Our results were obtained by running the scripts/benchmark_inference.sh
inferencing benchmarking script in the PyTorch 21.07 NGC container on NVIDIA DGX A100 with 1x A100 80GB GPU.
FP16
Batch size | Throughput Avg [mol/ms] | Latency Avg [ms] | Latency 90% [ms] | Latency 95% [ms] | Latency 99% [ms] |
---|---|---|---|---|---|
1600 | 11.60 | 140.94 | 138.29 | 140.12 | 386.40 |
800 | 10.74 | 75.69 | 75.74 | 76.50 | 79.77 |
400 | 8.86 | 45.57 | 46.11 | 46.60 | 49.97 |
TF32
Batch size | Throughput Avg [mol/ms] | Latency Avg [ms] | Latency 90% [ms] | Latency 95% [ms] | Latency 99% [ms] |
---|---|---|---|---|---|
1600 | 8.58 | 189.20 | 186.39 | 187.71 | 420.28 |
800 | 8.28 | 97.56 | 97.20 | 97.73 | 101.13 |
400 | 7.55 | 53.38 | 53.72 | 54.48 | 56.62 |
To achieve these same results, follow the steps in the Quick Start Guide.

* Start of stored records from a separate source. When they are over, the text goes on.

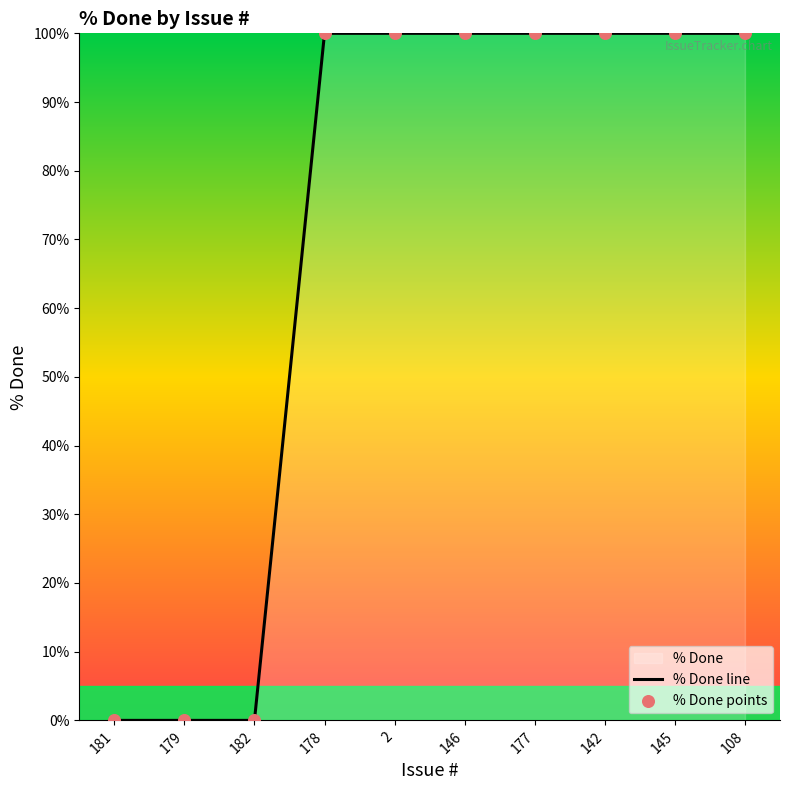

Is it true that the value at 181 is 0?

True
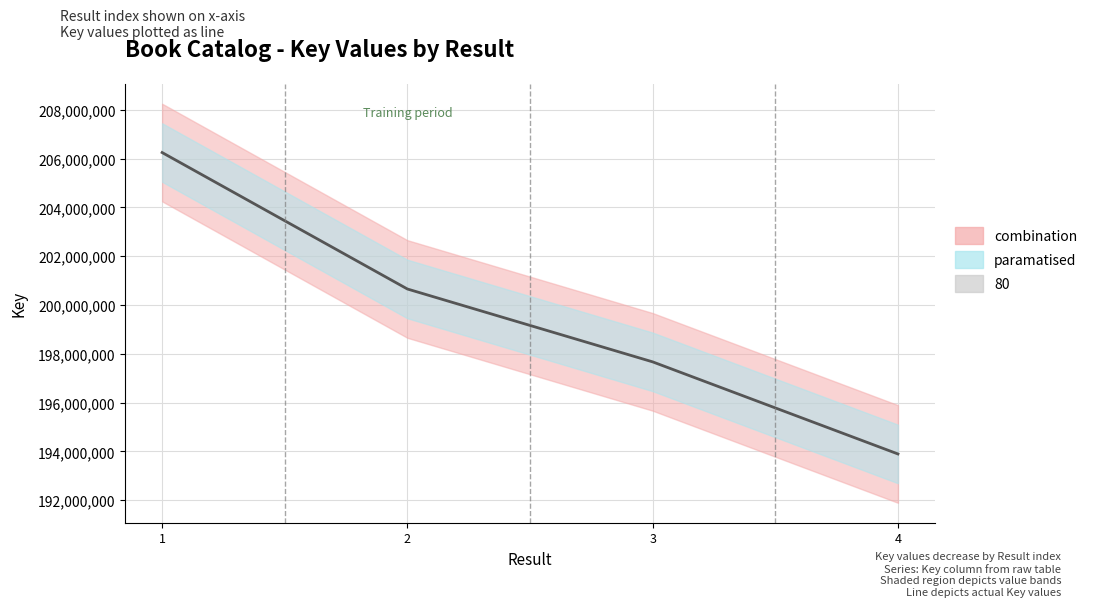

Reading left to right, what are all the values shown in this chart?

206245847	200654836	197668968	193895999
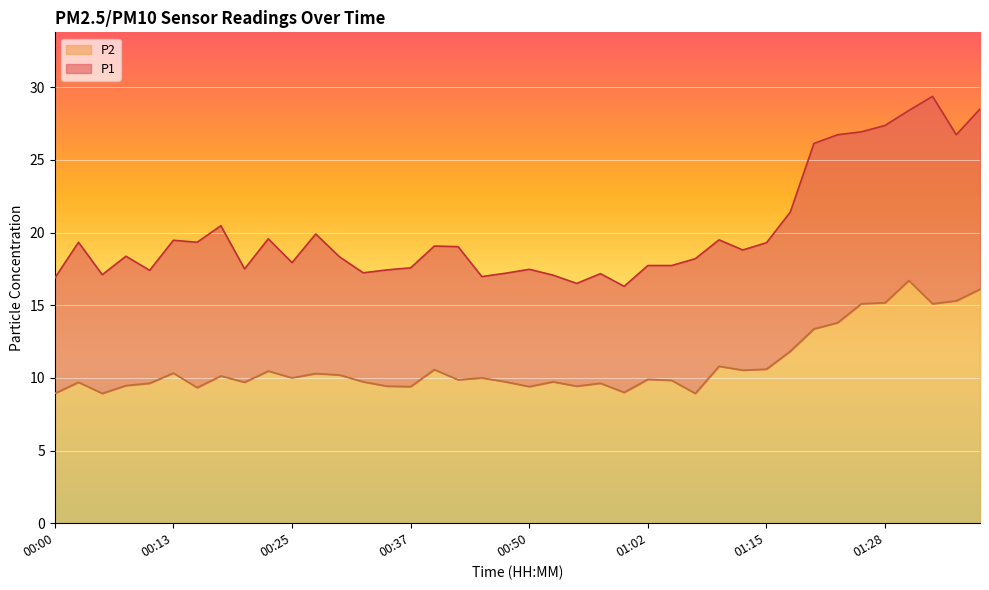

At which category does the chart reach its peak across all series?

01:33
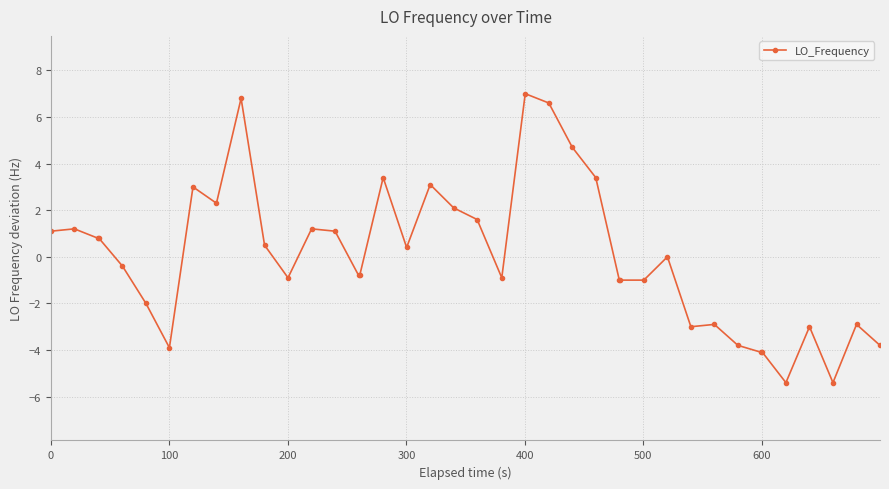

What is the smallest value displayed?

-5.4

Our results were obtained by running the scripts/benchmark_inference.sh
inferencing benchmarking script in the PyTorch 21.07 NGC container on NVIDIA DGX-1 with 1x V100 16GB GPU.
FP16
Batch size | Throughput Avg [mol/ms] | Latency Avg [ms] | Latency 90% [ms] | Latency 95% [ms] | Latency 99% [ms] |
---|---|---|---|---|---|
1600 | 6.42 | 254.54 | 247.97 | 249.29 | 721.15 |
800 | 6.13 | 132.07 | 131.90 | 132.70 | 140.15 |
400 | 5.37 | 75.12 | 76.01 | 76.66 | 79.90 |
FP32
Batch size | Throughput Avg [mol/ms] | Latency Avg [ms] | Latency 90% [ms] | Latency 95% [ms] | Latency 99% [ms] |
---|---|---|---|---|---|
1600 | 3.39 | 475.86 | 473.82 | 475.64 | 891.18 |
800 | 3.36 | 239.17 | 240.64 | 241.65 | 243.70 |
400 | 3.17 | 126.67 | 128.19 | 128.82 | 130.54 |
To achieve these same results, follow the steps in the Quick Start Guide.